* [DATA UNDER STUDY]
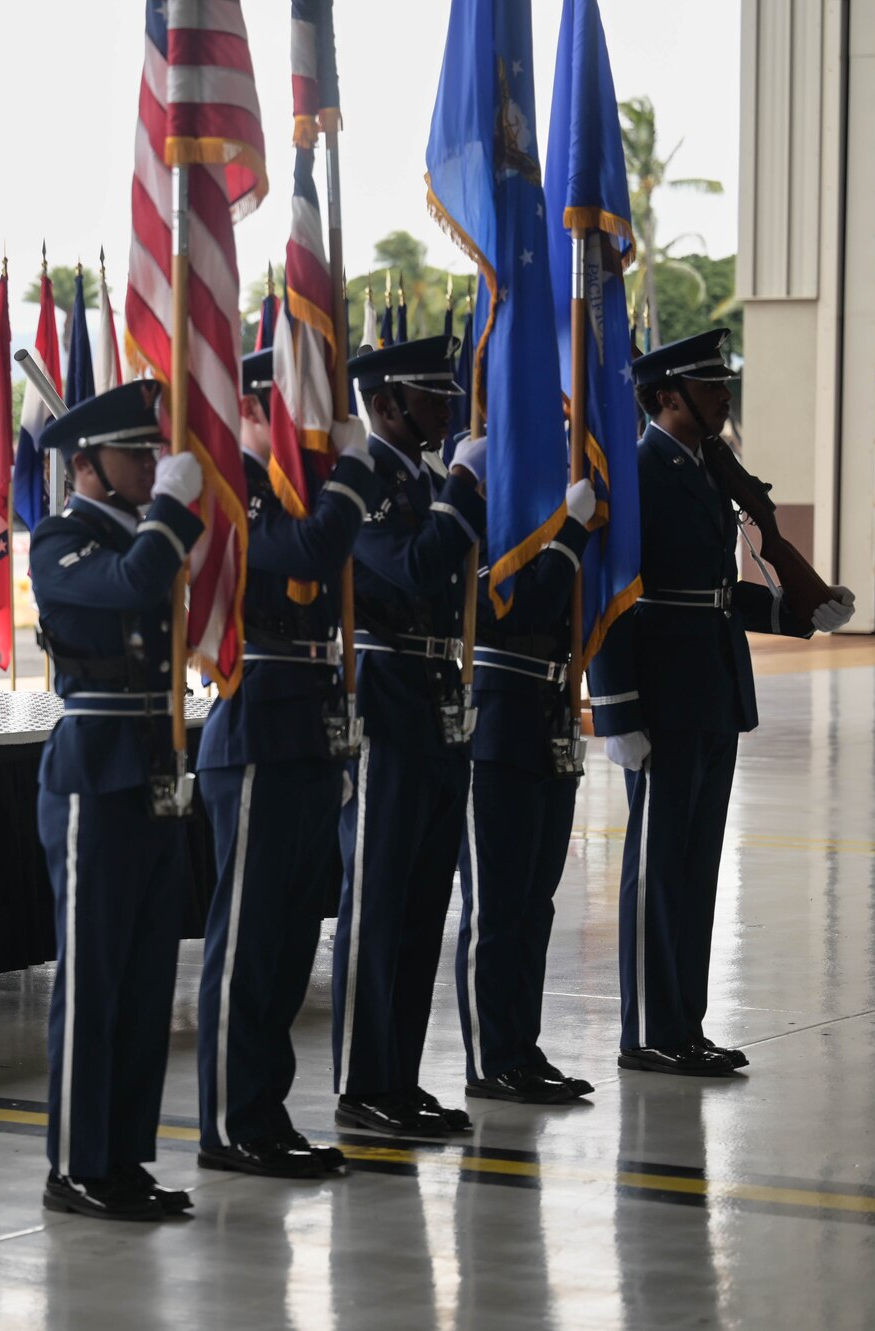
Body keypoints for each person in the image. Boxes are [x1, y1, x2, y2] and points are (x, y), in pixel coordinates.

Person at [590, 329, 854, 1076]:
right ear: (667, 396)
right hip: (663, 700)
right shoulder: (638, 473)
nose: (723, 394)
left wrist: (800, 612)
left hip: (712, 688)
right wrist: (617, 712)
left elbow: (715, 595)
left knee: (697, 869)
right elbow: (616, 596)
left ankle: (684, 1023)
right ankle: (646, 1028)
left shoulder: (709, 472)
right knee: (657, 865)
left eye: (721, 383)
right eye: (709, 386)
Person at [191, 351, 383, 1178]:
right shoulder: (231, 492)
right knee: (248, 943)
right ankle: (232, 1123)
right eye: (289, 407)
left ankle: (265, 1113)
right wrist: (349, 474)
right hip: (258, 724)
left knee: (291, 936)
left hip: (308, 721)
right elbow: (309, 551)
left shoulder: (293, 484)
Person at [28, 380, 203, 1221]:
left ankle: (125, 1156)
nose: (152, 464)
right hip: (94, 770)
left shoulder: (148, 533)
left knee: (144, 980)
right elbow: (134, 587)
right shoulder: (60, 539)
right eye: (137, 453)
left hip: (156, 766)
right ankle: (76, 1163)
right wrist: (170, 512)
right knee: (93, 979)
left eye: (152, 451)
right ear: (87, 465)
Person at [329, 336, 485, 1137]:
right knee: (379, 896)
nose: (449, 405)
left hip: (436, 697)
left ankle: (400, 1073)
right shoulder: (366, 487)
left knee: (426, 898)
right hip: (385, 694)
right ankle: (362, 1081)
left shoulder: (424, 480)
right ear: (386, 404)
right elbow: (420, 568)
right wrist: (464, 484)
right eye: (432, 394)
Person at [451, 449, 598, 1104]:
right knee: (497, 906)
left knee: (536, 902)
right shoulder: (473, 530)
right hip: (497, 732)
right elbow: (524, 607)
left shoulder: (537, 525)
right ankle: (490, 1058)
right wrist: (569, 532)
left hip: (546, 724)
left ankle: (522, 1044)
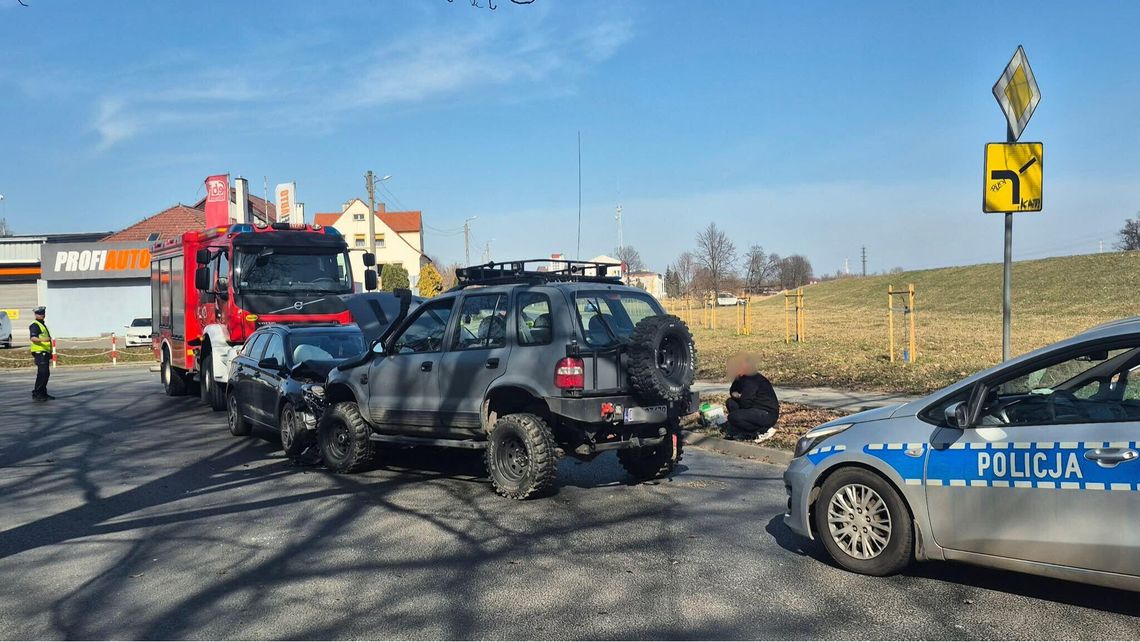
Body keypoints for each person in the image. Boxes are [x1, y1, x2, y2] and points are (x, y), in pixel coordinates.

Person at [724, 354, 779, 442]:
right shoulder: (740, 377)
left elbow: (746, 402)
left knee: (733, 417)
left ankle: (762, 430)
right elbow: (732, 391)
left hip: (766, 413)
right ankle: (742, 429)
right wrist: (738, 396)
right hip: (753, 408)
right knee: (730, 403)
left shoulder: (752, 379)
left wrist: (740, 397)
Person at [29, 306, 55, 402]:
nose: (42, 315)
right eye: (40, 313)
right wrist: (44, 339)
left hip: (45, 352)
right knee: (42, 373)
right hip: (39, 352)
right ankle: (37, 393)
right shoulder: (35, 325)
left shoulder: (42, 324)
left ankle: (43, 393)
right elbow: (33, 338)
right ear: (36, 314)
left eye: (43, 313)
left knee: (46, 373)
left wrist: (50, 351)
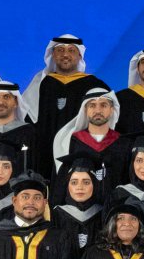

* [ACTIVITY] Your answer must be an exact repeat of the records above, with no pictures in it.

* [ANSWER AREA]
Body keypoints for each person in the image. Boxes are [x1, y1, x2, y2] and points are (x, y), in pixel coordinates.

Person at [590, 329, 854, 1076]:
right ear: (667, 396)
right hip: (663, 700)
right shoulder: (638, 473)
nose: (723, 394)
left wrist: (800, 612)
left hip: (712, 688)
right wrist: (617, 712)
left elbow: (715, 595)
left knee: (697, 869)
right elbow: (616, 596)
left ankle: (684, 1023)
right ankle: (646, 1028)
left shoulder: (709, 472)
right knee: (657, 865)
left eye: (721, 383)
right eye: (709, 386)
Person at [191, 351, 383, 1178]:
right shoulder: (231, 492)
right knee: (248, 943)
right ankle: (232, 1123)
right eye: (289, 407)
left ankle: (265, 1113)
right wrist: (349, 474)
right hip: (258, 724)
left knee: (291, 936)
left hip: (308, 721)
right elbow: (309, 551)
left shoulder: (293, 484)
Person at [28, 380, 203, 1221]:
left ankle: (125, 1156)
nose: (152, 464)
right hip: (94, 770)
left shoulder: (148, 533)
left knee: (144, 980)
right elbow: (134, 587)
right shoulder: (60, 539)
right eye: (137, 453)
left hip: (156, 766)
right ankle: (76, 1163)
right wrist: (170, 512)
right knee: (93, 979)
left eye: (152, 451)
right ear: (87, 465)
Person at [329, 336, 485, 1137]:
right knee: (379, 896)
nose: (449, 405)
left hip: (436, 697)
left ankle: (400, 1073)
right shoulder: (366, 487)
left knee: (426, 898)
right hip: (385, 694)
right ankle: (362, 1081)
left shoulder: (424, 480)
right ear: (386, 404)
right elbow: (420, 568)
right wrist: (464, 484)
right eye: (432, 394)
Person at [451, 449, 598, 1104]:
right knee: (497, 906)
left knee: (536, 902)
right shoulder: (473, 530)
right hip: (497, 732)
right elbow: (524, 607)
left shoulder: (537, 525)
right ankle: (490, 1058)
right wrist: (569, 532)
left hip: (546, 724)
left ankle: (522, 1044)
Body keypoints for each person in the image. Boxes are [x1, y1, x2, y2] and points are (x, y), in pixel coordinates.

Person at [724, 354, 779, 442]:
right shoulder: (740, 377)
left elbow: (746, 402)
left knee: (733, 417)
left ankle: (762, 430)
right elbow: (732, 391)
left hip: (766, 413)
right ankle: (742, 429)
right wrist: (738, 396)
right hip: (753, 408)
right knee: (730, 403)
left shoulder: (752, 379)
left wrist: (740, 397)
Person at [29, 306, 55, 402]:
nose: (42, 315)
right eye: (40, 313)
right wrist: (44, 339)
left hip: (45, 352)
right knee: (42, 373)
right hip: (39, 352)
right ankle: (37, 393)
right shoulder: (35, 325)
left shoulder: (42, 324)
left ankle: (43, 393)
right elbow: (33, 338)
right ear: (36, 314)
left eye: (43, 313)
left knee: (46, 373)
left wrist: (50, 351)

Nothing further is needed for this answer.